The key stakeholders of Amazon include the employees, customers, managers, administration, delivery staff, board members etc who have a strong influence on the organization’s decisions and actions. This is because the key policies and procedures of the organization must be aligned with organizational goals and mission which are in turn related with keeping the key stakeholders happy and enhancing their value through increasing organizational performance and efficiency. The organization must work and formulate policies that keep its key stakeholders satisfied, safe, happy and valued. This will help the organization sustain and grow in this dynamic and fast paced global environment and help it to achieve great heights.
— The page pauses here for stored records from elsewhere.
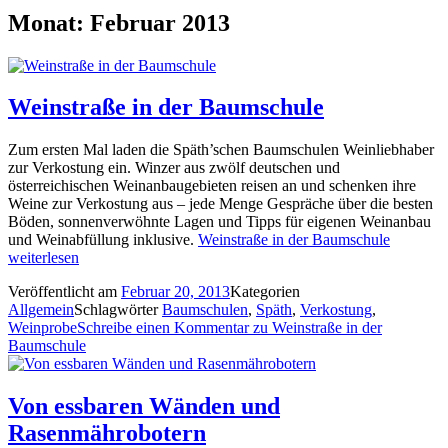
Monat: Februar 2013
Weinstraße in der Baumschule
Zum ersten Mal laden die Späth’schen Baumschulen Weinliebhaber
zur Verkostung ein. Winzer aus zwölf deutschen und
österreichischen Weinanbaugebieten reisen an und schenken ihre
Weine zur Verkostung aus – jede Menge Gespräche über die besten
Böden, sonnenverwöhnte Lagen und Tipps für eigenen Weinanbau
und Weinabfüllung inklusive.
Weinstraße in der Baumschule
weiterlesen
Veröffentlicht am
Februar 20, 2013
Kategorien
Allgemein
Schlagwörter
Baumschulen
,
Späth
,
Verkostung
,
Weinprobe
Schreibe einen Kommentar
zu Weinstraße in der
Baumschule
Von essbaren Wänden und
Rasenmährobotern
Any action taken by any other organization or group may affect the people related to them in the private sector. These examples are parents, clients, customers, owners, employees, partners, subcontractors, and suppliers of people who are related or located nearby. Key stakeholders are usually internal stakeholders, those who are involved in economic transactions with the business (for example, shareholders, customers, suppliers, creditors and employees). Secondary stakeholders are external stakeholders, even if they are not directly involved in the economic exchange with the business, and are affected or may influence their actions (eg, the general population, community, activists, business support groups And media).

Excluded stakeholders are those who are, like children or the disinterested public, who initially had no economic impact on the business. Because the idea has a distasteful outlook, while some groups, like ordinary people, may be recognized as stakeholders, others remain excluded. Such a perspective does not give plants, animals, or even geology a voice as stakeholders, but merely as material costs for a group of people or individuals.

The company's greatest value is image and brand. By trying to meet the needs and needs of a variety of people, from locals and customers to their employees and owners, companies can prevent the destruction of their image and brand to prevent mass sales losses. And dissatisfied customers and protect legal costs. Even as stakeholder perspectives increase costs, many companies decide that this idea enhances their image, increases sales, reduces the risk of negligence of the company and puts them at risk. They are less defined by pressure groups, election campaigns, and NGOs. Organization.